Test de paternité : un cadre strict

Test de paternité
Test de paternité
Aujourd’hui, la législation encadre strictement les conditions qui permettent de faire test de paternité. En effet, en France, il n’est autorisé que dans le cadre de recherches médicales ou scientifiques, ou encore en cas de procédure visant à confirmer ou contester un lien de filiation entre deux individus. De même, la loi autorise le test adn pour identifier un militaire décédé sur le théâtre des opérations ou pour faire la lumière dans une instruction ou enquête judiciaire. Par ailleurs, il appartient au juge de déterminer le laboratoire ou l’expert chargé de pratiquer le test. Enfin, il est obligatoire que la personne concernée soit consentante. En dehors de ces motifs, tout test adn réalisé est considéré comme n’étant pas légal et par conséquent irrecevable devant les cours de justice. Il est cependant important de souligner qu’il faut faire appel aux services d’un avocat et attendre en moyenne entre deux et trois ans pour voir la procédure aboutir, ce qui est relativement long. Par ailleurs, le coût du test et les frais de dossier peuvent s’élever entre 3 000 et 10 000 euros. Tout ceci pousse de nombreux Français à faire un test de paternité dans un laboratoire étranger. Au final, cela ne leur coûter que quelques centaines d’euros et ils ne devront patienter qu’une dizaine de jours pour en obtenir le résultat.

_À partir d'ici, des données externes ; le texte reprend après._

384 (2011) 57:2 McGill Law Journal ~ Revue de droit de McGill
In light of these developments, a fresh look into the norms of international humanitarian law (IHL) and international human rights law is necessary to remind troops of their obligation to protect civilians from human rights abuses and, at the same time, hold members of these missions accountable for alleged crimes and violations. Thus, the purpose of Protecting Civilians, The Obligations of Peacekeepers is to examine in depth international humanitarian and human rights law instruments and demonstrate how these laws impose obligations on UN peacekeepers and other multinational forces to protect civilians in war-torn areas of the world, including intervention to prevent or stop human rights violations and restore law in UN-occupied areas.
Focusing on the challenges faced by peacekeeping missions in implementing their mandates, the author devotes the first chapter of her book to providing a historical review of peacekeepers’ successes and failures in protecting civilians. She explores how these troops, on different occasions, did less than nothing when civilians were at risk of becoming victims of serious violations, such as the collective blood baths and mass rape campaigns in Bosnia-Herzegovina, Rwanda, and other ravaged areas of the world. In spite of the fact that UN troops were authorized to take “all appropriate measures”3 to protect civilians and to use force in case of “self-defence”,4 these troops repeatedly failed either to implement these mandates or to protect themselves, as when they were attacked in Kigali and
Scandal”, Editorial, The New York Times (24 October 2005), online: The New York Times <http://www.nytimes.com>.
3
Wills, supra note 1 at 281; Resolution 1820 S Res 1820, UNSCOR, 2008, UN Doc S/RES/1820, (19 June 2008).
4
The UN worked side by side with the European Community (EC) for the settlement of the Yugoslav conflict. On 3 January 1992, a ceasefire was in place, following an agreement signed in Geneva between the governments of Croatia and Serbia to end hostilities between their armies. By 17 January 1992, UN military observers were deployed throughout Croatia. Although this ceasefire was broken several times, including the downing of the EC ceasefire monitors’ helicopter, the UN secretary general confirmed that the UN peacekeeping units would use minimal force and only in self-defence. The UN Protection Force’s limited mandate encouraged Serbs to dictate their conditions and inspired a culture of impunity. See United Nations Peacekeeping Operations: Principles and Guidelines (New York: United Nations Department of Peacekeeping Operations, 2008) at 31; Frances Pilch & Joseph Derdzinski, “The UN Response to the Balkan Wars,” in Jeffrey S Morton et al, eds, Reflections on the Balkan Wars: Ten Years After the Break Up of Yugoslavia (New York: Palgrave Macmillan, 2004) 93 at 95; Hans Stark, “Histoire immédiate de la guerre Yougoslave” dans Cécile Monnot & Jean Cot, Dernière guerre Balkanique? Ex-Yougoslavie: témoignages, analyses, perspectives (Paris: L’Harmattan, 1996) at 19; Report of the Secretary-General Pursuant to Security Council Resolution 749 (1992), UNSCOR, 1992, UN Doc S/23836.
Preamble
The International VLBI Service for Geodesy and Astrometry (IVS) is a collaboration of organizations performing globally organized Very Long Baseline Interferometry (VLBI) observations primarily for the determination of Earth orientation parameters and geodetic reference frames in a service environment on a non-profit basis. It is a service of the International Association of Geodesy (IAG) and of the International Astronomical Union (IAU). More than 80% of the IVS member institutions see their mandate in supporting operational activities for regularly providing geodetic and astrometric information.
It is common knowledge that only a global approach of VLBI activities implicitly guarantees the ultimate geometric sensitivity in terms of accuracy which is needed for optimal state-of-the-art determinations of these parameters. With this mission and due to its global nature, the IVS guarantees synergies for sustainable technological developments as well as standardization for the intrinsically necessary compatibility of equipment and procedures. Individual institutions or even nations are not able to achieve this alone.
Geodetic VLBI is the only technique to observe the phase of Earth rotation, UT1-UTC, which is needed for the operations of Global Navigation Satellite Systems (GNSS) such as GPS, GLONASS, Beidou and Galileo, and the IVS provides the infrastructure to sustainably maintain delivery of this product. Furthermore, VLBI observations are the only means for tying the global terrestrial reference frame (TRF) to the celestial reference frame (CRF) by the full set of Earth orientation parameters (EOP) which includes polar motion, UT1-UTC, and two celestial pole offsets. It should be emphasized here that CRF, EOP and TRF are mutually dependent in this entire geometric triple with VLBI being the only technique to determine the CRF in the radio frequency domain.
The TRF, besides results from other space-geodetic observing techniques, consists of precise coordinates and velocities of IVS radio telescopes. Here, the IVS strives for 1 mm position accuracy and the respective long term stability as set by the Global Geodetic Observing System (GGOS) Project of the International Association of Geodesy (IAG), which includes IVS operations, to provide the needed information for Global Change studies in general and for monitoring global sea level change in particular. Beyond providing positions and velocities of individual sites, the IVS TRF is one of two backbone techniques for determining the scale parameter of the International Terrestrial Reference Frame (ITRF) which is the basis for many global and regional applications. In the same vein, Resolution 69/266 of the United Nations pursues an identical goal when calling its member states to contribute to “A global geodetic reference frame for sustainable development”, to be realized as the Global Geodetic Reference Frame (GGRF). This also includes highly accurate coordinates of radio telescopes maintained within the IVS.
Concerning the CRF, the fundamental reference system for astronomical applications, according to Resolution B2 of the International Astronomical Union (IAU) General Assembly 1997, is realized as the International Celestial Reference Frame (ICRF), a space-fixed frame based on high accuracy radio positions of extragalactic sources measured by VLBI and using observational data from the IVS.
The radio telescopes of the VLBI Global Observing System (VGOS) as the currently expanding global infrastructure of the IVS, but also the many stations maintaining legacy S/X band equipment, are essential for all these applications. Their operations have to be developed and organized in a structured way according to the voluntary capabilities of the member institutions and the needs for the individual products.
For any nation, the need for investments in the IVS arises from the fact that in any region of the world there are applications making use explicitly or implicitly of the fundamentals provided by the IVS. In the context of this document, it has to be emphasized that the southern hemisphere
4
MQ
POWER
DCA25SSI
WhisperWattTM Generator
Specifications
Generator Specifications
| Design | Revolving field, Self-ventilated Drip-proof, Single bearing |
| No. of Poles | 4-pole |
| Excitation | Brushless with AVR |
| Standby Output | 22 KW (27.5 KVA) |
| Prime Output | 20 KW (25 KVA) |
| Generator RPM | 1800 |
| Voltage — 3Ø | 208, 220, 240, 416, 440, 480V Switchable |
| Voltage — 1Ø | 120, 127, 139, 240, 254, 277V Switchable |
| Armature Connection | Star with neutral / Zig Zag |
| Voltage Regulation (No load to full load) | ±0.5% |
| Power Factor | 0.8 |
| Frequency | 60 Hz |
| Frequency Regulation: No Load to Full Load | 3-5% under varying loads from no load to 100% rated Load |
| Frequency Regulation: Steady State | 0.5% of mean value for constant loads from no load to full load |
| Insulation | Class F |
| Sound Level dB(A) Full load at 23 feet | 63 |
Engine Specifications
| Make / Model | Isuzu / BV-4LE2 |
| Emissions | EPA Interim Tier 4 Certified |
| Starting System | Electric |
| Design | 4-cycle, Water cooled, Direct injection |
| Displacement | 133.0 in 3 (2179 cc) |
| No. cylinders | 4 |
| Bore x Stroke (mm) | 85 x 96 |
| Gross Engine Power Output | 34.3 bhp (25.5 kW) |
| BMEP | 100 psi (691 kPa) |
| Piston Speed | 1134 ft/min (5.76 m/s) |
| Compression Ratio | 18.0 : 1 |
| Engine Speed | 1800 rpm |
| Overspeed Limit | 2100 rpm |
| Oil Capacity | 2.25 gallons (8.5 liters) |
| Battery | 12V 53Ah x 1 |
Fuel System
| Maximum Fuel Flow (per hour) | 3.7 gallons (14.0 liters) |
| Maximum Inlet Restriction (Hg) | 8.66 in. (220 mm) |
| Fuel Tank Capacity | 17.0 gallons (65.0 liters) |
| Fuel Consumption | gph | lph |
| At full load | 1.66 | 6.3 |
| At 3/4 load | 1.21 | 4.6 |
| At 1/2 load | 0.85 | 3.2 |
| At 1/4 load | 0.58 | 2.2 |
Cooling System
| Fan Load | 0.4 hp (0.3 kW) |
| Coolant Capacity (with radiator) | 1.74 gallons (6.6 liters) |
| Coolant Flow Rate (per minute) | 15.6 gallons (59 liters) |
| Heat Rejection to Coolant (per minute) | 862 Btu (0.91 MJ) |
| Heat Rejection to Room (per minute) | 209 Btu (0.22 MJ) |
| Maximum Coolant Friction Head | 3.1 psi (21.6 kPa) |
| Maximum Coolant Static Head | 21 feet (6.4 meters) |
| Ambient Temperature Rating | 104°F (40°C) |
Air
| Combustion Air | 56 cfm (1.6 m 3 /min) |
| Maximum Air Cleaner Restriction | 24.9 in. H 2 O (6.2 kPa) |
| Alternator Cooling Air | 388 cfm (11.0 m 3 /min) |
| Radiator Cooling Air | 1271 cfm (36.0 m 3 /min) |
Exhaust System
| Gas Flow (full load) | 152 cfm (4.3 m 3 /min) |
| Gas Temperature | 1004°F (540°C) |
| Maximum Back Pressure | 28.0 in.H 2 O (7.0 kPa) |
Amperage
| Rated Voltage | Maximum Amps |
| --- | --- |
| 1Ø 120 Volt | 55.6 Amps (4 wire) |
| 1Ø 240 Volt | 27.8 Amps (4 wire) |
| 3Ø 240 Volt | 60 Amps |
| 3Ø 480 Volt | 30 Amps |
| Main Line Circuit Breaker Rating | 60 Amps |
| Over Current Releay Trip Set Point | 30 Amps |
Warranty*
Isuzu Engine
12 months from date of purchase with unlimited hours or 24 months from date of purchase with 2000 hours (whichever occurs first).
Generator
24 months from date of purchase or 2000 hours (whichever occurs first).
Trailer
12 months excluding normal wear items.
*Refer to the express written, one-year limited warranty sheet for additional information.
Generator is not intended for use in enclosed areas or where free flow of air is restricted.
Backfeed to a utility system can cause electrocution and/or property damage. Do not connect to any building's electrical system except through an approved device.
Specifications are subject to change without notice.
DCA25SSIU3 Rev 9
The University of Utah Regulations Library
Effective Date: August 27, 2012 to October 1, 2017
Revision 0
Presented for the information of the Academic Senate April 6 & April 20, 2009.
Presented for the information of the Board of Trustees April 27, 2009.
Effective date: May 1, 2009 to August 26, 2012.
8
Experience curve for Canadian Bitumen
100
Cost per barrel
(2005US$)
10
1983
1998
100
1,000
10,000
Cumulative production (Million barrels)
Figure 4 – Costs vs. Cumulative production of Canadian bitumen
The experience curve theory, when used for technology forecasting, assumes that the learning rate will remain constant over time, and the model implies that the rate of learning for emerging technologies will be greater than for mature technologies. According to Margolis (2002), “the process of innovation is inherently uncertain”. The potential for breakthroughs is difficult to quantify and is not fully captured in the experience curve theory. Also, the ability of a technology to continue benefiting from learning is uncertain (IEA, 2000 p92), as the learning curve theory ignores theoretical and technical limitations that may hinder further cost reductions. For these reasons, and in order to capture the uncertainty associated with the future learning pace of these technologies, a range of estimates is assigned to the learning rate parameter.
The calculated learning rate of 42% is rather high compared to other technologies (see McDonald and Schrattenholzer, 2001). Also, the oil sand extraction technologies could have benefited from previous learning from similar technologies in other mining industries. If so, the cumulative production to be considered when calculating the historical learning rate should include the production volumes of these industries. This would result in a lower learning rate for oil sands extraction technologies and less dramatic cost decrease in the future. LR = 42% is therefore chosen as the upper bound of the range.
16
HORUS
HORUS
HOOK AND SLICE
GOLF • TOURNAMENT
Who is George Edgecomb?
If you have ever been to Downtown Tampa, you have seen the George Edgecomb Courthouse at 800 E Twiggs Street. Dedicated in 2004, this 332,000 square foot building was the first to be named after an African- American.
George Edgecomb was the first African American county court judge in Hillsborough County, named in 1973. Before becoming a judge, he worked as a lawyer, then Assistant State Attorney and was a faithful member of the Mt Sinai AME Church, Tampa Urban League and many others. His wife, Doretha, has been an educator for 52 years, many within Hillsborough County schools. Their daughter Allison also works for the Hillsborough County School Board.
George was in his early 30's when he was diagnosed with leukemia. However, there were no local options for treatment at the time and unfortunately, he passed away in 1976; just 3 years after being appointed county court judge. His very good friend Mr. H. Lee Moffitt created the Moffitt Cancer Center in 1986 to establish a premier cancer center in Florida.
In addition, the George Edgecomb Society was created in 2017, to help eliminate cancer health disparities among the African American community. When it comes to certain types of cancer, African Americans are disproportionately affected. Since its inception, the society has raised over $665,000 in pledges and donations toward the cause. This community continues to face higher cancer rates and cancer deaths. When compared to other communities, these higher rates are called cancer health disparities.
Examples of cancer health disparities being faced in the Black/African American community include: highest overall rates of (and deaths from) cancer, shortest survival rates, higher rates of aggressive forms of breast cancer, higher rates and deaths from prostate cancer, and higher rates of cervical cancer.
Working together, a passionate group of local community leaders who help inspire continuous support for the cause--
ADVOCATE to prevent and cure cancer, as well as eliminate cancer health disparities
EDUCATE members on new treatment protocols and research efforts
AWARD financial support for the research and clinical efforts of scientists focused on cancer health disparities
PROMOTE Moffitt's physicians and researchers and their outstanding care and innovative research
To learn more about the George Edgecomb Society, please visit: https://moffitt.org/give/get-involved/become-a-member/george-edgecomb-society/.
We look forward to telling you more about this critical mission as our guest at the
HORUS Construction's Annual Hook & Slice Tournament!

Un recours de plus en plus fréquent au test de paternité

Il convient de noter que le fait de réaliser un test adn hors du cadre légal expose le contrevenant à une peine d’emprisonnement d’un an au maximum qui peut être associée à une amende de 15 000 euros. Il est possible qu’un certain nombre de Français connaissent les risques qu’ils encourent en commandant ce test auprès de laboratoires situés à l’étranger. Mais pour d’autres personnes, ils choisissent délibérément d’enfreindre la loi pour être rapidement fixés sur l’existence ou non de liens de filiation entre un père ou une mère avec son enfant présumé. De même, certains parents qui ont des doutes sur la filiation d’un enfant encore dans le ventre optent pour un test prénatal. En d’autres termes, les Français sont de plus en plus nombreux à faire appel à un test de paternité pour déterminer si un enfant est vraiment le fruit de leurs entrailles ou non. Selon des statistiques non officielles, environ 10 000 à 15 000 de nos compatriotes n’hésitent pas chaque année à franchir le pas et à se mettre dans l’illégalité pour avoir plus de certitude sur leur filiation ou celle de leur progéniture.

Une fiabilité à 99,99 %

De nos jours, les scientifiques sont quasi unanimes pour reconnaitre la grande fiabilité des tests de paternité. En effet, on peut se fier aux résultats à 99,99 %. Cela signifie qu’il y a plus de 9 chances sur 10 que le résultat obtenu par le biais de ce test soit exact. Mais il reste tout de même une infime marge d’erreur de à 0,01 % où ce test ne reflète pas la réalité. C’est le cas notamment en cas d’erreur humaine qui peut entraîner une falsification ou encore quand les résultats d’une personne sont communiqués par inadvertance à une autre. Il peut également arriver que l’opérateur chargé de pratiquer le test se trompe d’échantillon. Enfin, des cas d’infection d’échantillon pour cause de chimère humaine. Il s’agit notamment d’une personne qui a absorbé les gènes de son jumeau quand ils étaient dans le ventre de leur mère.